### QUOTED PASSAGE
Long story short, Coulson discovers that the superhero dad got his powers from a mysterious, shady project codenamed “Centipede”, then uses his wry, avuncular charm to stop the dad from blowing himself up in outrage, and convinces Skye to join his field team.  Along the way, we meet the rest of the team:

  • Grant Ward (Brett Dalton), a manly, very competent field agent who is pulled away from a life of punching bad guys in the face and defusing bombs to join Coulson’s band of misfits. There, he’s appalled to learn he’ll have to undertake missions that don’t involve punching bad guys in the face and defusing bombs. He’s kind of like Michael Weston minus the people skills.
  • Melinda's badass present is less secret, apparently...

    Melinda’s badass present is less secret, apparently…

    Melinda May (Ming-Na Wen), an agent Coulson pulls from some sort of self-imposed exile over her protests that she wants no part of field work any more. She’s clearly trying to leave something behind, and has a secret badass past:

    Ward: Is that… who I think it is?

### INFORMATION
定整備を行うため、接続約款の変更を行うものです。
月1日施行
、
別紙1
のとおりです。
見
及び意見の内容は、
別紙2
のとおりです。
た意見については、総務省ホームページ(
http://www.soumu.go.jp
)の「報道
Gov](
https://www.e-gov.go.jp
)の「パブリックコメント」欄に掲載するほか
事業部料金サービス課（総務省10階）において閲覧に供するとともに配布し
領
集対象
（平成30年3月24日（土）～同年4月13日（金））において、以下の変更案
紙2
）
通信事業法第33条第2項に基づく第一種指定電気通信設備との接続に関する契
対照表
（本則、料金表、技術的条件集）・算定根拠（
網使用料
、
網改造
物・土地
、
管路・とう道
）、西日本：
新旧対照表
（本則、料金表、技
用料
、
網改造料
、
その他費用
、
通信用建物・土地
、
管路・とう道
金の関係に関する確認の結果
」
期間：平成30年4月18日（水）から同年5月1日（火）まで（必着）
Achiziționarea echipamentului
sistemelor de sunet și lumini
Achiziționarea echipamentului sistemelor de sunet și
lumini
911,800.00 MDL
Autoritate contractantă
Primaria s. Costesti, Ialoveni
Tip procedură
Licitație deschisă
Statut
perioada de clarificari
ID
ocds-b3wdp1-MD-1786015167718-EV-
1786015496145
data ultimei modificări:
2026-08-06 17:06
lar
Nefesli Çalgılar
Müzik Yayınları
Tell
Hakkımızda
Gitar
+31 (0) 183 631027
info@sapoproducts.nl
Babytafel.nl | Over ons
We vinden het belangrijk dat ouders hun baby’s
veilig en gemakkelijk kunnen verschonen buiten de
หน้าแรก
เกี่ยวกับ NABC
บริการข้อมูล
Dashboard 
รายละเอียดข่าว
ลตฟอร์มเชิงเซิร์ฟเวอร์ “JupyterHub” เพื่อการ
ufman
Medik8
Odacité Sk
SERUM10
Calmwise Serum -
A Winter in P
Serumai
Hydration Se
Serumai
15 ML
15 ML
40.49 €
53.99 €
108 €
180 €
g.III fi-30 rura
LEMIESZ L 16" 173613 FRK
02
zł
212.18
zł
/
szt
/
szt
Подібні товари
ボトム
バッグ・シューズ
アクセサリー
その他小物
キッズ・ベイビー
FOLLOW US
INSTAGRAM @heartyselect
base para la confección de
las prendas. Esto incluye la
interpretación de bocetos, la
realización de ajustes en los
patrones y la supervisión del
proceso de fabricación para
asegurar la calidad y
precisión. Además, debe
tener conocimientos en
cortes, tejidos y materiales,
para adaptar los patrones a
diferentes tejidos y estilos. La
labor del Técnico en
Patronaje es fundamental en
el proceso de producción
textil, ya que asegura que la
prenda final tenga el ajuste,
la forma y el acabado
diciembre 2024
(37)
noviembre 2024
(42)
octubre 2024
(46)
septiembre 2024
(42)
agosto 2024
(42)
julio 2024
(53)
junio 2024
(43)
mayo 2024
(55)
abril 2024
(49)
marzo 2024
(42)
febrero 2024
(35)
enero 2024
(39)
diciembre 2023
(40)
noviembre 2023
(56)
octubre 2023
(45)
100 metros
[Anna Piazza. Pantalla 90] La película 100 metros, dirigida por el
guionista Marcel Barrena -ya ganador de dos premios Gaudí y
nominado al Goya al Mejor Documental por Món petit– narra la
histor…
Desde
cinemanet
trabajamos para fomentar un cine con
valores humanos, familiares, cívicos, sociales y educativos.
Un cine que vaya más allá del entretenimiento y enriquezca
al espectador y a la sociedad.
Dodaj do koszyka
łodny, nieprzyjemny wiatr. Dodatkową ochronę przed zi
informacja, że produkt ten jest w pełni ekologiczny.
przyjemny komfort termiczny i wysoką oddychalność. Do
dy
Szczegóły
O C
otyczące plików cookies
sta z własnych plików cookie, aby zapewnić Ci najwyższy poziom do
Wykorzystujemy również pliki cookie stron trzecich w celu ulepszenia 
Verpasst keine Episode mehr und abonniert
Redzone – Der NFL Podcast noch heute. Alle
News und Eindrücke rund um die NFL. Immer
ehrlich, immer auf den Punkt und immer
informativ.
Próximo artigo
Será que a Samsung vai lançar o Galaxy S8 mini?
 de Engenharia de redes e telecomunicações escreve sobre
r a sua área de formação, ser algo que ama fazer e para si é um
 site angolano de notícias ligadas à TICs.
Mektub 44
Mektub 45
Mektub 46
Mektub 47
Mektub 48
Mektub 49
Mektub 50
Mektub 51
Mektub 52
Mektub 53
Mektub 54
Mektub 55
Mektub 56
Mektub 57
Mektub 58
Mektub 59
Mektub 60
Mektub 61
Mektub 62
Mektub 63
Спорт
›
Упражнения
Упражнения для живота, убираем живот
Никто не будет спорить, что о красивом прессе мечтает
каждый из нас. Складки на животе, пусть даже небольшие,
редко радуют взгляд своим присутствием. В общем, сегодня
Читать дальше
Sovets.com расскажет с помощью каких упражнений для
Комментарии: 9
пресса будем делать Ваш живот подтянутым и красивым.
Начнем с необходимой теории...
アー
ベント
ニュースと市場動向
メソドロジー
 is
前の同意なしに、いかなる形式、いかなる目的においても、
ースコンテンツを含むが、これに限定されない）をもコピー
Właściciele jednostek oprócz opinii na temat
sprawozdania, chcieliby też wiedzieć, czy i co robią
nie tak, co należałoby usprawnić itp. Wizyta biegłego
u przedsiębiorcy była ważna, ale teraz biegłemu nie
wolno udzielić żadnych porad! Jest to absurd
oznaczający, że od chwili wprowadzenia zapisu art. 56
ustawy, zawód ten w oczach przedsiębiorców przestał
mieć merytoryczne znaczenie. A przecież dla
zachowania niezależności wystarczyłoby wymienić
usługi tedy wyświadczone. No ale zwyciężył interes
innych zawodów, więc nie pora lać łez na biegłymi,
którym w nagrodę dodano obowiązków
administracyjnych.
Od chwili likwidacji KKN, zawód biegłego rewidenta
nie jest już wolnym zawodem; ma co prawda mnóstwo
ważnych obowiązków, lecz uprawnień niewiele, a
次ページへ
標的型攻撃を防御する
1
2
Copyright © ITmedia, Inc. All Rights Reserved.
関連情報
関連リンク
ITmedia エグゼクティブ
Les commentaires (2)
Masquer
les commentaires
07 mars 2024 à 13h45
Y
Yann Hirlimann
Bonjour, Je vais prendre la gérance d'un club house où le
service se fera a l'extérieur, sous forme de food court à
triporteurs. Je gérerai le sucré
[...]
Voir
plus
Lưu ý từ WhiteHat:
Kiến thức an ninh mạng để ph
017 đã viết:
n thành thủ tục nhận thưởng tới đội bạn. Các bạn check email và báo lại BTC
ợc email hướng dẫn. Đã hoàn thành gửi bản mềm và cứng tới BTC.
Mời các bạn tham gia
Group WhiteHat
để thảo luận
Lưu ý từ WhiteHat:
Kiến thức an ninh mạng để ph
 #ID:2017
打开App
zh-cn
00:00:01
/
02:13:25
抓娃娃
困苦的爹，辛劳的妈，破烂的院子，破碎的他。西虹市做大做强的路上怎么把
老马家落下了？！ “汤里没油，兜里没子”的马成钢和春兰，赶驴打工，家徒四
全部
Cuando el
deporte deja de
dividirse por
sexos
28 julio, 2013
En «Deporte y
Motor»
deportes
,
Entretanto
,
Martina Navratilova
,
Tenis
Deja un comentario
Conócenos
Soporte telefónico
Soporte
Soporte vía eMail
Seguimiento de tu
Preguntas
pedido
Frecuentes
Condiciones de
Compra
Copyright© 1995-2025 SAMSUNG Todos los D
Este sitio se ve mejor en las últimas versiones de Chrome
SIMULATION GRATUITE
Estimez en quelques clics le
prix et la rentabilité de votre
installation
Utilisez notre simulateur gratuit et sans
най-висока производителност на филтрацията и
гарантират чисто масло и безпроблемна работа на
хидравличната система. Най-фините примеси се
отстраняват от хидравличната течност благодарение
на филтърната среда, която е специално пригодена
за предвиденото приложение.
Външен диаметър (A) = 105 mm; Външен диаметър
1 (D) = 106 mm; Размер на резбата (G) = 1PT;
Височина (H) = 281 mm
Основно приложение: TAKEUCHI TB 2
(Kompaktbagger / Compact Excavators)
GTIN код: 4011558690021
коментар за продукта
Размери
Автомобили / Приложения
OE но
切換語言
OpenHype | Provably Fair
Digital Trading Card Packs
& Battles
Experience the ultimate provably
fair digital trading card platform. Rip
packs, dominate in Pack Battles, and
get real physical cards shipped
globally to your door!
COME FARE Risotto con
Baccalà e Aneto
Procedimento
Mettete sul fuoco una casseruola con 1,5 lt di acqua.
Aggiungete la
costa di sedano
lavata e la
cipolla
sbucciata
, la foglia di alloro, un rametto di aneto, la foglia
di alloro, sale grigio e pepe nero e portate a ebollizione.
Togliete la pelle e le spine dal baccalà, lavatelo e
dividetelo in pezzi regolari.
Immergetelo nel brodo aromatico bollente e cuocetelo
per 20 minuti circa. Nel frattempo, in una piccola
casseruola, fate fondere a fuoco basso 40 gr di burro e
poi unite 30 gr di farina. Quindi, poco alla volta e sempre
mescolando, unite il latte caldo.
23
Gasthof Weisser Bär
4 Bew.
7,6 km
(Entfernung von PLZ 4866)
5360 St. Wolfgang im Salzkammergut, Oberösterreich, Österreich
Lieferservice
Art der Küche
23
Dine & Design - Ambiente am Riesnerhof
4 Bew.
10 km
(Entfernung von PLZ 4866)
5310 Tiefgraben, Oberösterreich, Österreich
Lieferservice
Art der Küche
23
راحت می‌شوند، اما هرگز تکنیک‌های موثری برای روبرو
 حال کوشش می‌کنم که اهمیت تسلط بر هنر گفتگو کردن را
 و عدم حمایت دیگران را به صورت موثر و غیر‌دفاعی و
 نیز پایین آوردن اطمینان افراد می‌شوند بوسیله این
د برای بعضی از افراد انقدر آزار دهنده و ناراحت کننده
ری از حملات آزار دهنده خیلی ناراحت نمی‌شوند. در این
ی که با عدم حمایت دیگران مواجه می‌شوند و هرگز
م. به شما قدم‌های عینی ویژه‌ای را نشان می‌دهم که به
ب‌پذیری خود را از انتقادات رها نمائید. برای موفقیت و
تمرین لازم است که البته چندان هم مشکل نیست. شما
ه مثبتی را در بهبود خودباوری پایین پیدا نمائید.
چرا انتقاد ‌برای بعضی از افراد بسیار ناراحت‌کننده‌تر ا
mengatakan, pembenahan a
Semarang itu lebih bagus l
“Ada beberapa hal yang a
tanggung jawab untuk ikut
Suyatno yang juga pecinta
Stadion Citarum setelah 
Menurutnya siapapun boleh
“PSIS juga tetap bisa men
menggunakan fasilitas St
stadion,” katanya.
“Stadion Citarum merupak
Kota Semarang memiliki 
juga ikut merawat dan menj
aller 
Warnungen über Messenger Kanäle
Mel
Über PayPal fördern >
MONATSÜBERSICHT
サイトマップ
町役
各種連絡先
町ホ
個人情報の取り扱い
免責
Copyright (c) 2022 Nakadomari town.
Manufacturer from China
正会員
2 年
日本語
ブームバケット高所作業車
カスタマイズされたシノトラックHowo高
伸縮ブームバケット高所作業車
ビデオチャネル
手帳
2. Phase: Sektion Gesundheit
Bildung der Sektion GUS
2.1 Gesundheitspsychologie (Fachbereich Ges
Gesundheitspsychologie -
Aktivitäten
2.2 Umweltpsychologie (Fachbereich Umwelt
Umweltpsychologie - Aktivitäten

### TASKS FOR THIS EXERCISE
[1] Copy out the part of the recap that begins at "Long story short, Coulson" and stops after "less secret, apparently...", replacing "bad guys" with "villains" wherever it occurs.
[2] Answer these questions from the recap:
(a) What is the codename of the project that gave the superhero dad his powers?
(b) Which actor plays Grant Ward?
(c) Which actor plays Melinda May?

### SOLUTIONS TO THE EXERCISE
[1]
Long story short, Coulson discovers that the superhero dad got his powers from a mysterious, shady project codenamed “Centipede”, then uses his wry, avuncular charm to stop the dad from blowing himself up in outrage, and convinces Skye to join his field team.  Along the way, we meet the rest of the team:

  • Grant Ward (Brett Dalton), a manly, very competent field agent who is pulled away from a life of punching villains in the face and defusing bombs to join Coulson’s band of misfits. There, he’s appalled to learn he’ll have to undertake missions that don’t involve punching villains in the face and defusing bombs. He’s kind of like Michael Weston minus the people skills.
  • Melinda's badass present is less secret, apparently...

[2]
(a) Centipede
(b) Brett Dalton
(c) Ming-Na Wen